§ **Task to complete**:
Which lines below contain "SAATKORN"? Copy every one of them.

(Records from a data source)
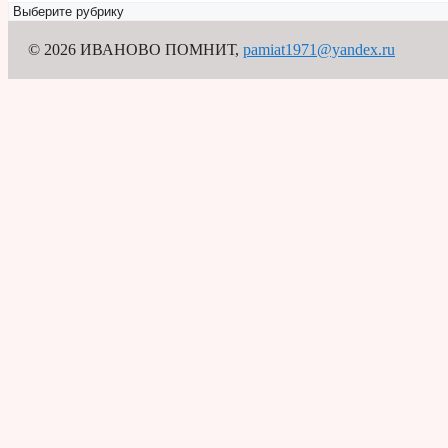
Рубрикатор
© 2026 ИВАНОВО ПОМНИТ
,
pamiat1971@yandex.ru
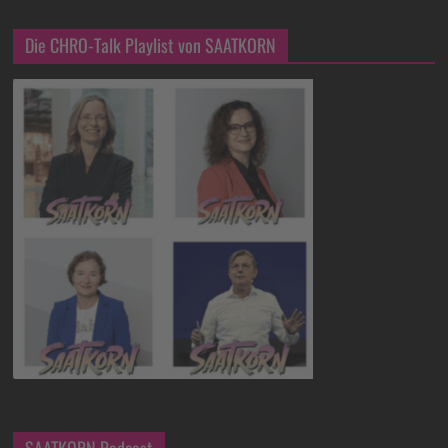
Die CHRO-Talk Playlist von SAATKORN
SAATKORN Podcast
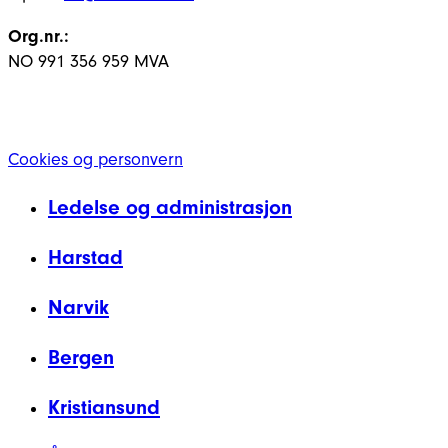
Org.nr.:
NO 991 356 959 MVA
Cookies og personvern
Ledelse og administrasjon
Harstad
Narvik
Bergen
Kristiansund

§ **Output of the task**:
Die CHRO-Talk Playlist von SAATKORN
SAATKORN Podcast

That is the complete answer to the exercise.